Eighty-eight consecutive patients with NENs were included prospectively. The patients underwent multiphase CT with spectral and standard mode. The signal-to-noise ratio (SNR)/contrast-to-noise-ratio (CNR)

, iodine concentrations (ICs, total tumour/hotspot) and attenuation slopes in virtual monochromatic images (VMIs) were used to assess NEN-specific SCT values in primary tumours and metastatic lesions and investigate a possible lesion contrast improvement as well as possible correlations of SCT parameters to primary tumour location and tumour grade. Furthermore, the usability of SCT parameters to differentiate between the primary tumour and metastatic lesions, and to predict tumour response after 6-months follow-up was analyzed. The applied dose of spectral and standard mode was compared intra-individually.

SNR/CNR

significantly increased in low-energy VMIs. NENs showed significant differences in ICs between primary and metastatic lesions for both absolute and normalised values (p<0.001) regardless of whether the total tumour or the hotspot was measured. Bupivacaine in vitro There was also a significant difference in the attenuation slope (p<0.001). No significant correlations were found between SCT and tumour grade. A tumour response prediction by SCT parameters was not possible. The applied dose was comparable between the scan modes.

SCT was comparable regarding applied dose, improved tumour contrast, and contributed to differentiation between primary NEN and metastasis.

SCT was comparable regarding applied dose, improved tumour contrast, and contributed to differentiation between primary NEN and metastasis.Patients with haematological malignancy are at increased risk of developing central nervous system (CNS) infections, which are associated with significant morbidity and mortality.

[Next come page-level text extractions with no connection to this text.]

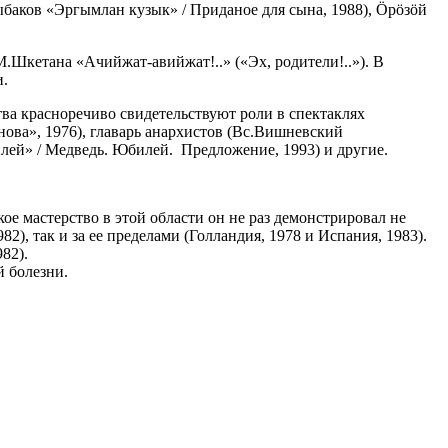
Рыбаков «Эргымлан кузык» / Приданое для сына, 1988), Ӧрӧзӧй
.Шкетана «Ачийжат-авийжат!..» («Эх, родители!..»). В
и.
ва красноречиво свидетельствуют роли в спектаклях
нова», 1976), главарь анархистов (Вс.Вишневский
илей» / Медведь. Юбилей. Предложение, 1993) и другие.
 мастерство в этой области он не раз демонстрировал не
2), так и за ее пределами (Голландия, 1978 и Испания, 1983).
82).
й болезни.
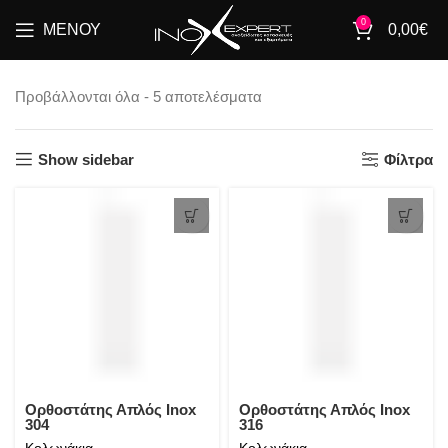
0
ΜΕΝΟΎ
0,00
€
Προβάλλονται όλα - 5 αποτελέσματα
Show sidebar
Φίλτρα
Ορθοστάτης Απλός Inox
Ορθοστάτης Απλός Inox
304
316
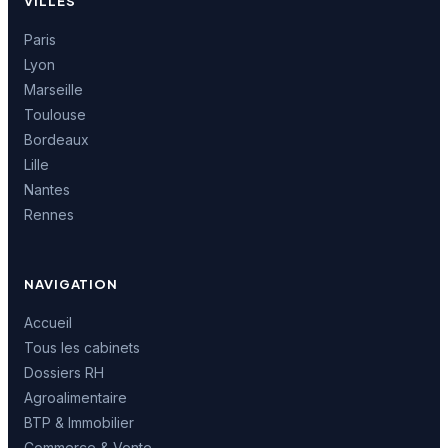
VILLES
Paris
Lyon
Marseille
Toulouse
Bordeaux
Lille
Nantes
Rennes
NAVIGATION
Accueil
Tous les cabinets
Dossiers RH
Agroalimentaire
BTP & Immobilier
Commerce & Vente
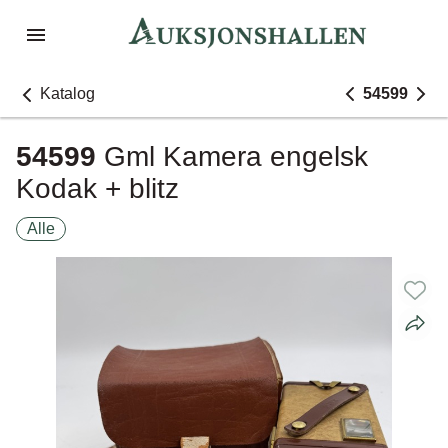
Katalog
54599
54599
Gml Kamera engelsk
Kodak + blitz
Alle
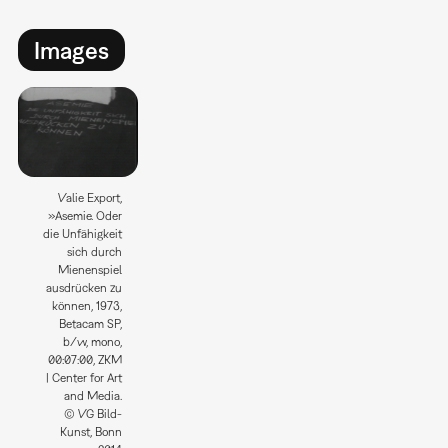
Images
Valie Export,
»Asemie. Oder
die Unfähigkeit
sich durch
Mienenspiel
ausdrücken zu
können, 1973,
Betacam SP,
b/w, mono,
00:07:00, ZKM
| Center for Art
and Media.
© VG Bild-
Kunst, Bonn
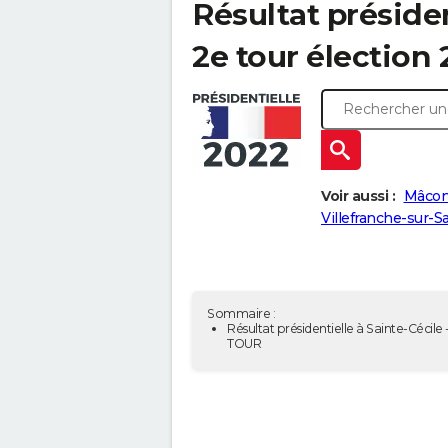
Résultat présiden
2e tour élection 
Voir aussi :
Mâcon
Villefranche-sur-S
Sommaire :
Résultat présidentielle à Sainte-Cécile 
TOUR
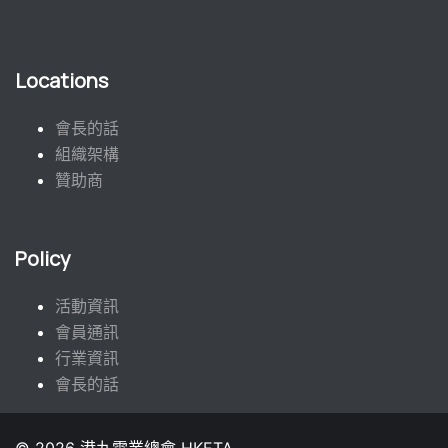
Locations
會長的話
組織架構
贊助商
Policy
活動資訊
會員通訊
行業資訊
會長的話
© 2026 港九電業總會 HKETA.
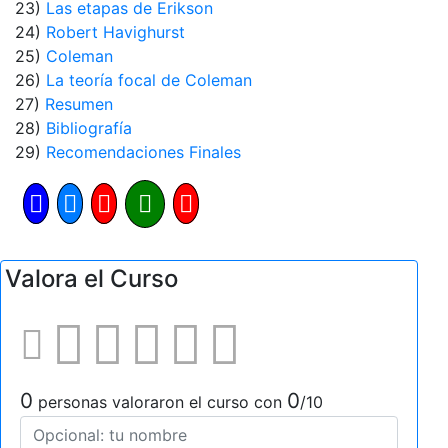
23)
Las etapas de Erikson
24)
Robert Havighurst
25)
Coleman
26)
La teoría focal de Coleman
27)
Resumen
28)
Bibliografía
29)
Recomendaciones Finales
Valora el Curso
0
0
personas valoraron el curso con
/10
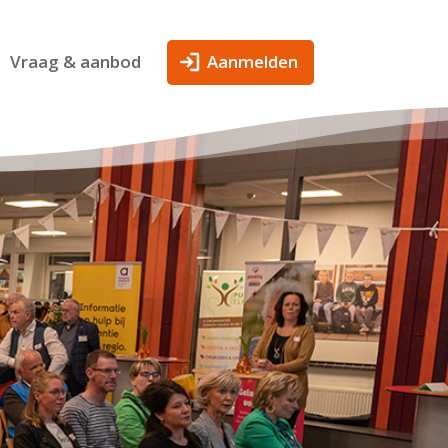
Vraag & aanbod
Aanmelden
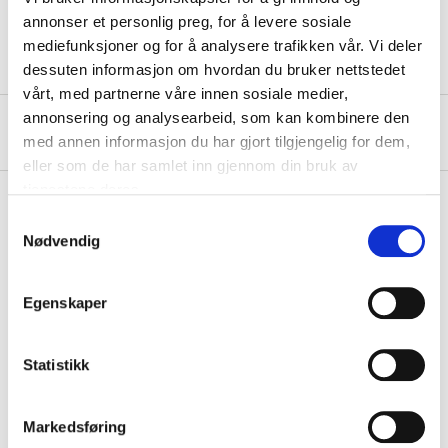
Hardness
35 ±5 HRC
annonser et personlig preg, for å levere sosiale
mediefunksjoner og for å analysere trafikken vår. Vi deler
dessuten informasjon om hvordan du bruker nettstedet
vårt, med partnerne våre innen sosiale medier,
annonsering og analysearbeid, som kan kombinere den
About the manufacturer
med annen informasjon du har gjort tilgjengelig for dem,
eller som de har samlet inn gjennom din bruk av
tjenestene deres.
Samtykkevalg
Nødvendig
Pay & Collect
Pay & Collect in your local store within 2 hours!
Egenskaper
READ MORE
Statistikk
Other customers also bought
Markedsføring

Neuroimaging plays a pivotal role in the diagnostic pathway of these patients; however, layers of complexity are added to image interpretation by the heterogeneity in imaging manifestations of haematological malignancies in the CNS, overlapping imaging features of CNS infection, treatment-related parenchymal changes and the presence of intracranial comorbidity. In this article, we review important intracranial findings of CNS infection cases accrued in 1,855 studies over more than a decade at a specialist tertiary centre. We offer schema to identify common and important neuroimaging features, discuss key differential diagnoses and frequent diagnostic pitfalls.

To investigate clinical and computed tomography (CT) findings of invasive pulmonary aspergillosis (IPA) in patients with systemic lupus erythematosus (SLE) and to explore the relationships of CT findings with clinical characteristics and outcomes.

Clinical and CT findings of 14 SLE patients with proven (n=4) and probable (n=10) IPA between January 2006 and April 2013 were reviewed retrospectively and related to patients' outcomes.

All patients (mean age, 42.3±15.1 years; 11 women, three men) had active SLE, prior corticosteroid, and/or immunosuppressive therapy. Dominant CT findings performed within 10 days of the clinical onset consisted of nodules/masses (100%, 14/14), consolidations (92.9%, 13/14), and ground-glass opacity (85.7%, 12/14). Bilateral, multilobar, and upper-lobe involvement was common. Regardless of dominant patterns, the halo, reversed halo, air-crescent, hypodense, and feeding vessel signs were found in 12 (85.7%), one (7.1%), three (21.3%), seven (50%), and seven (50%) patients, respectively.